Homebirth death in AustraliaUnfortunately, I run across stories of homebirth deaths so routinely, I've stopped blogging about each one individually. I thought that this one was worth mentioning because of the knee jerk reaction of the doula. Although no cause of death has yet been determined, the doula claimed: ""I can assure you, this wasn't home birth-related."
You can find the complete story here:
A newborn died after a woman ignored the pleas of doctors and nurses and gave birth at home without medical support.So let me get this straight. The baby died from a long standing infection, but she's sure that has nothing to do with the homebirth? Does she think they wouldn't have noticed this at the hospital? Does she think they wouldn't have treated it? Does she think that they wouldn't have monitored the baby during labor and waited to find out it was dead when it was finally born, as she did?
The tragedy, which has been referred to the coroner, confirms the fears of maternity experts who are alarmed at the trend of women shunning the health system in favour of risky, unsupervised home births.
The baby died last Sunday three days after the mother presented at Nepean Hospital. Doctors found the baby was fine but warned the woman she was at high risk of complications, including the rupture of a scar from a previous caesarean.

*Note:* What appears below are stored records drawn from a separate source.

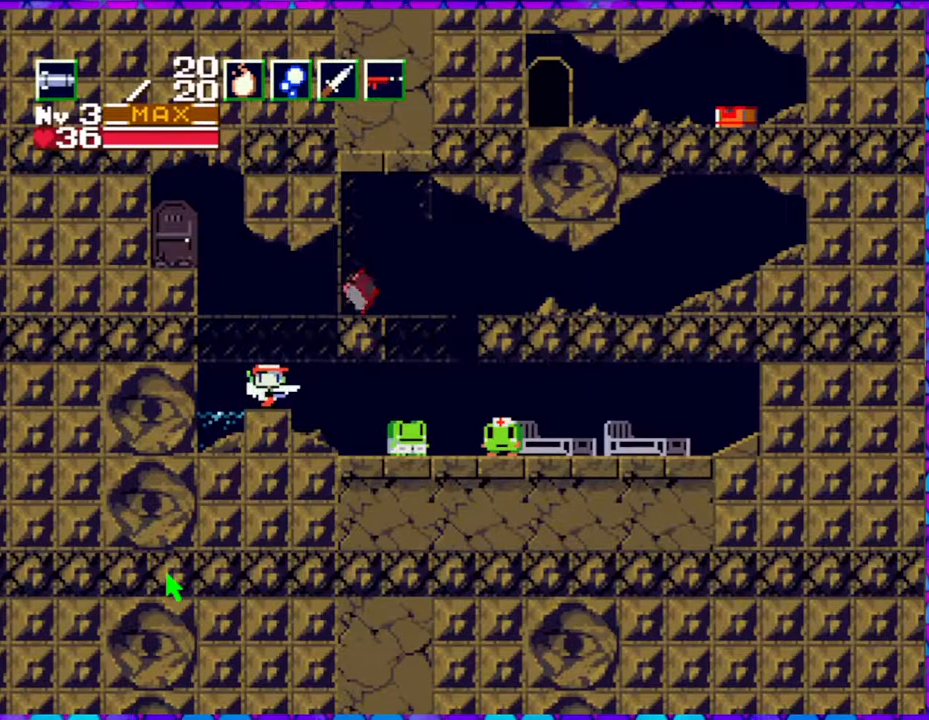
{"buttons": [], "right_stick": "center", "events": [[367, "L1", "down"], [483, "L1", "up"]]}
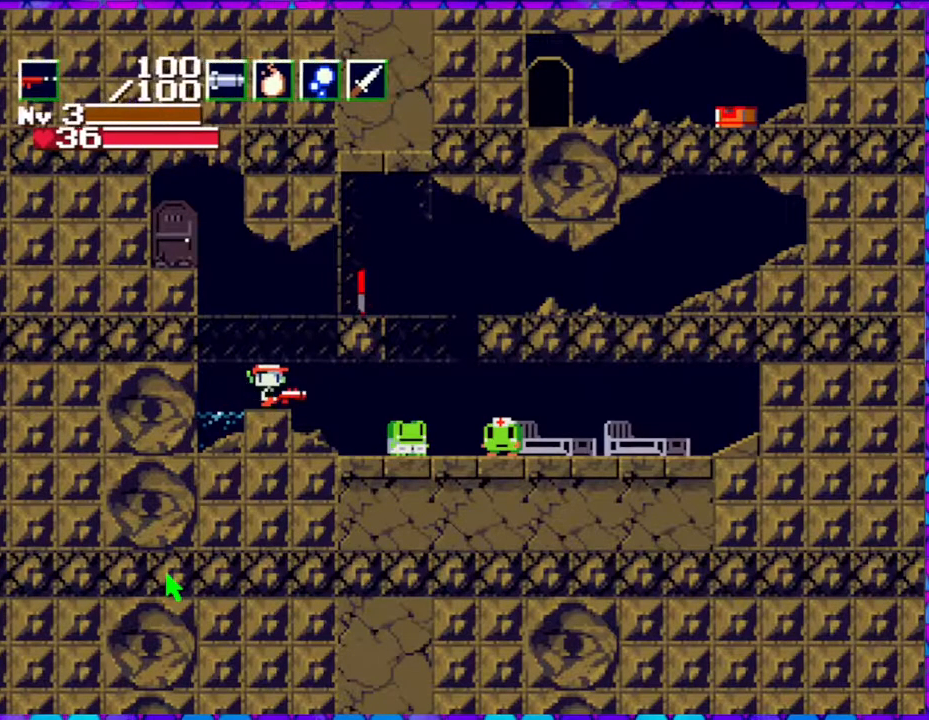
{"buttons": ["R1"], "right_stick": "center", "events": [[267, "R1", "down"], [450, "R1", "up"], [500, "R1", "down"]]}
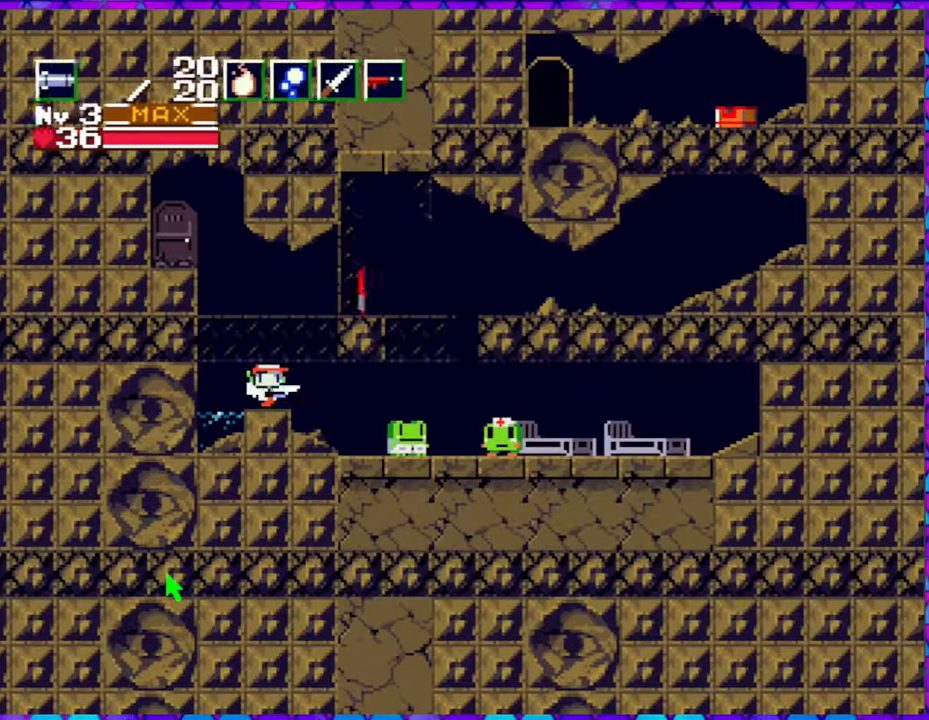
{"buttons": [], "right_stick": "center", "events": [[150, "R1", "up"]]}
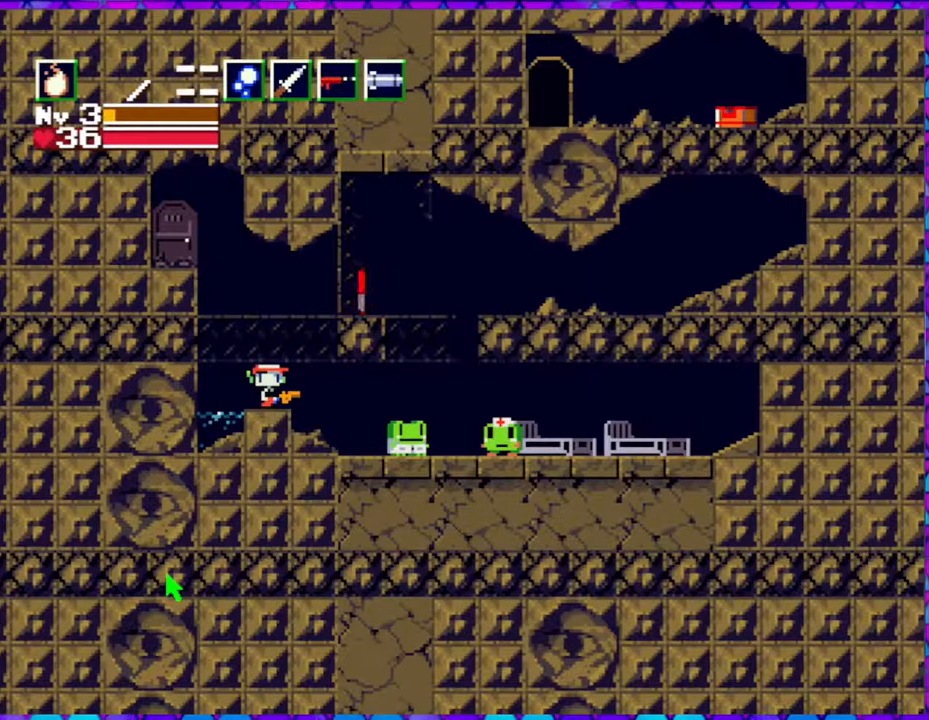
{"buttons": [], "right_stick": "center", "events": []}
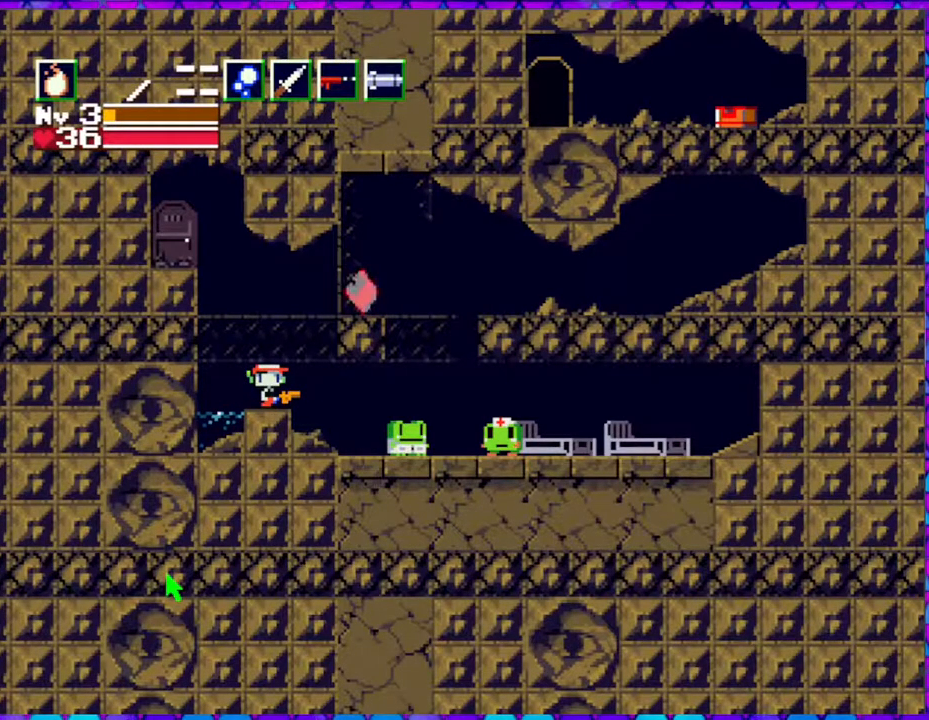
{"buttons": ["B", "DPAD_LEFT"], "right_stick": "center", "events": [[267, "B", "down"], [400, "DPAD_LEFT", "down"]]}
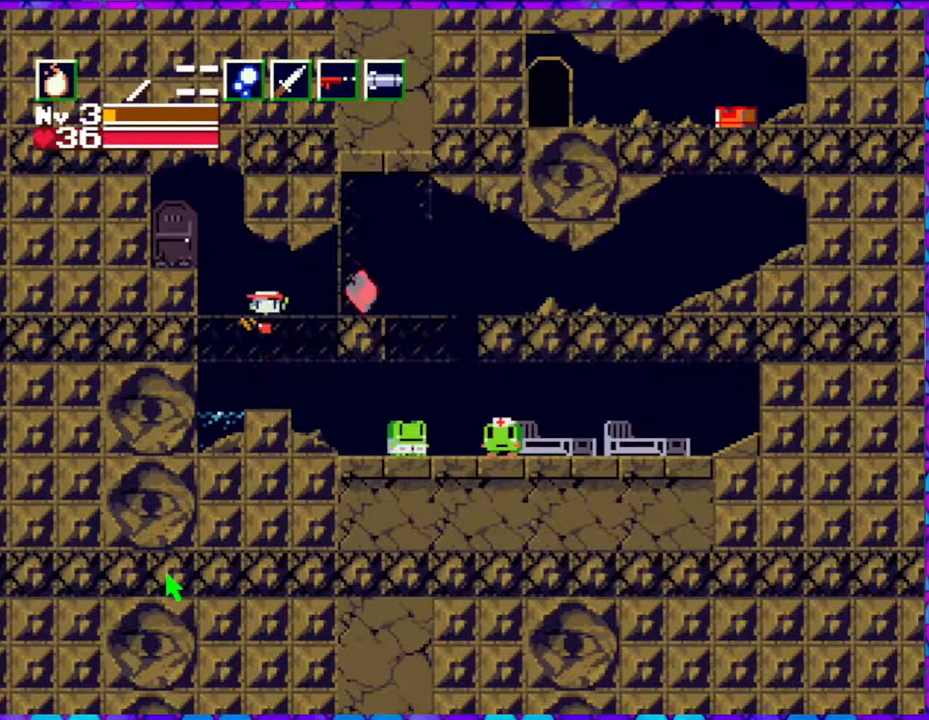
{"buttons": ["DPAD_LEFT"], "right_stick": "center", "events": [[500, "B", "up"]]}
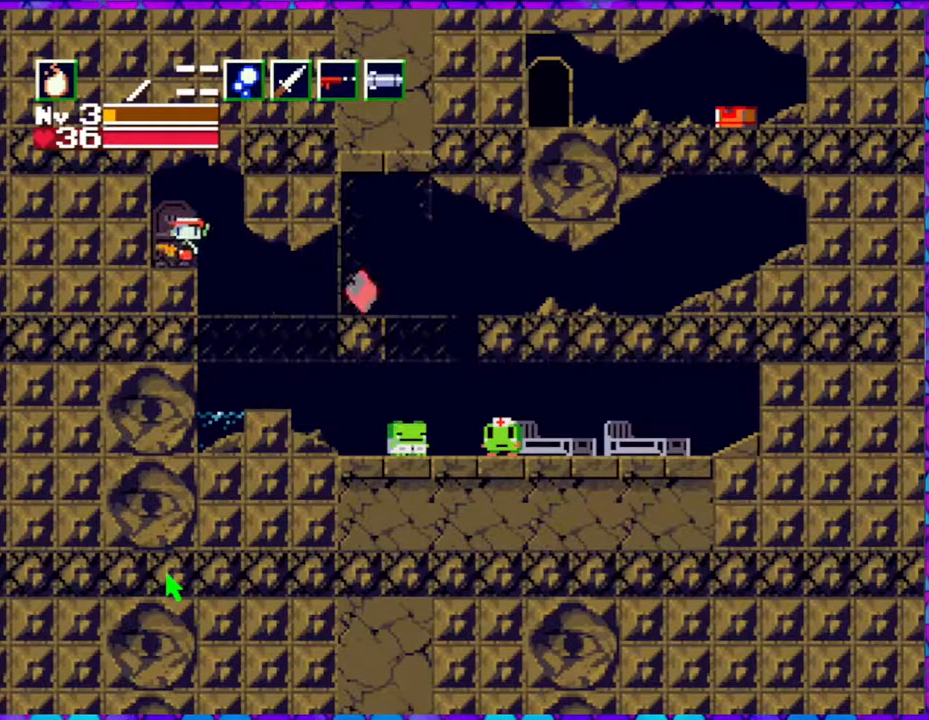
{"buttons": [], "right_stick": "center", "events": [[50, "DPAD_LEFT", "up"], [150, "DPAD_DOWN", "down"], [300, "DPAD_DOWN", "up"]]}
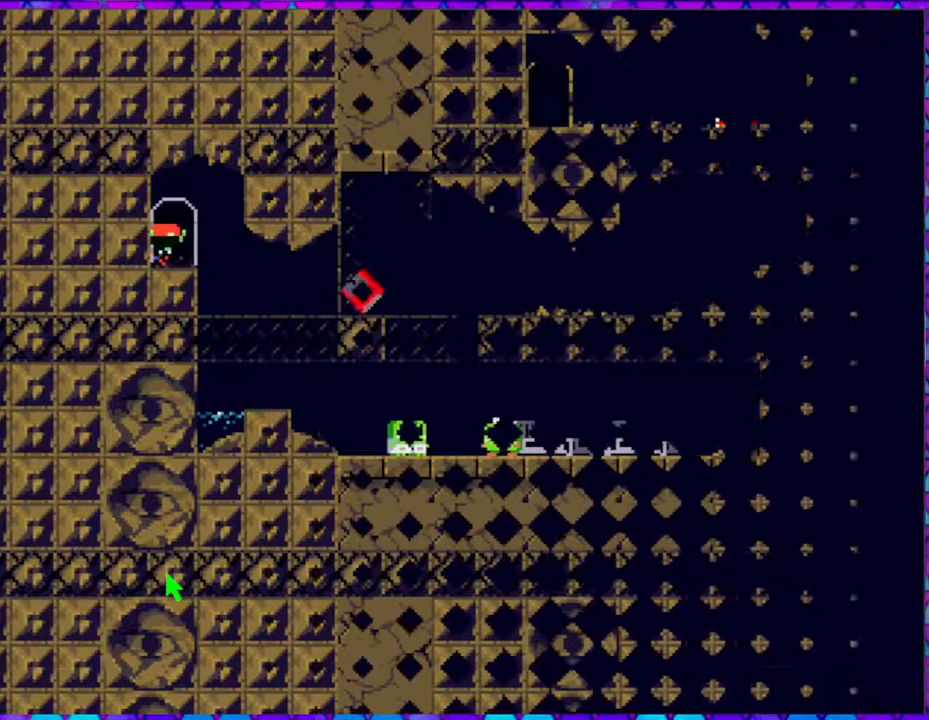
{"buttons": [], "right_stick": "center", "events": []}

They said they wanted to induce labour immediately.
She refused and returned to her Blue Mountains home where she later gave birth to a stillborn baby.
Two doulas, who are not medically trained but provide emotional support for women before and during childbirth, and a qualified independent midwife were called but arrived too late.
The baby's father told The Sun-Herald the doulas had told him the baby was stillborn due to an infection contracted inside the womb.
He said: "Would the baby have lived had we been in hospital? I have no idea. The suspicion is that there was an infection prior to birth. I'm told it was a freakish occurrence that happens one in a thousand cases."
The man said his wife was "in a very bad way"...
One of the doulas present at the birth said: "I can assure you, this wasn't home birth-related. There was an infection a long time before."
If the baby died of infection, the likely cause is group B strep sepsis. In that case, it almost certainly was treatable, and very likely preventable.
How can homebirth providers learn anything when they won't take responsibility for their own disasters?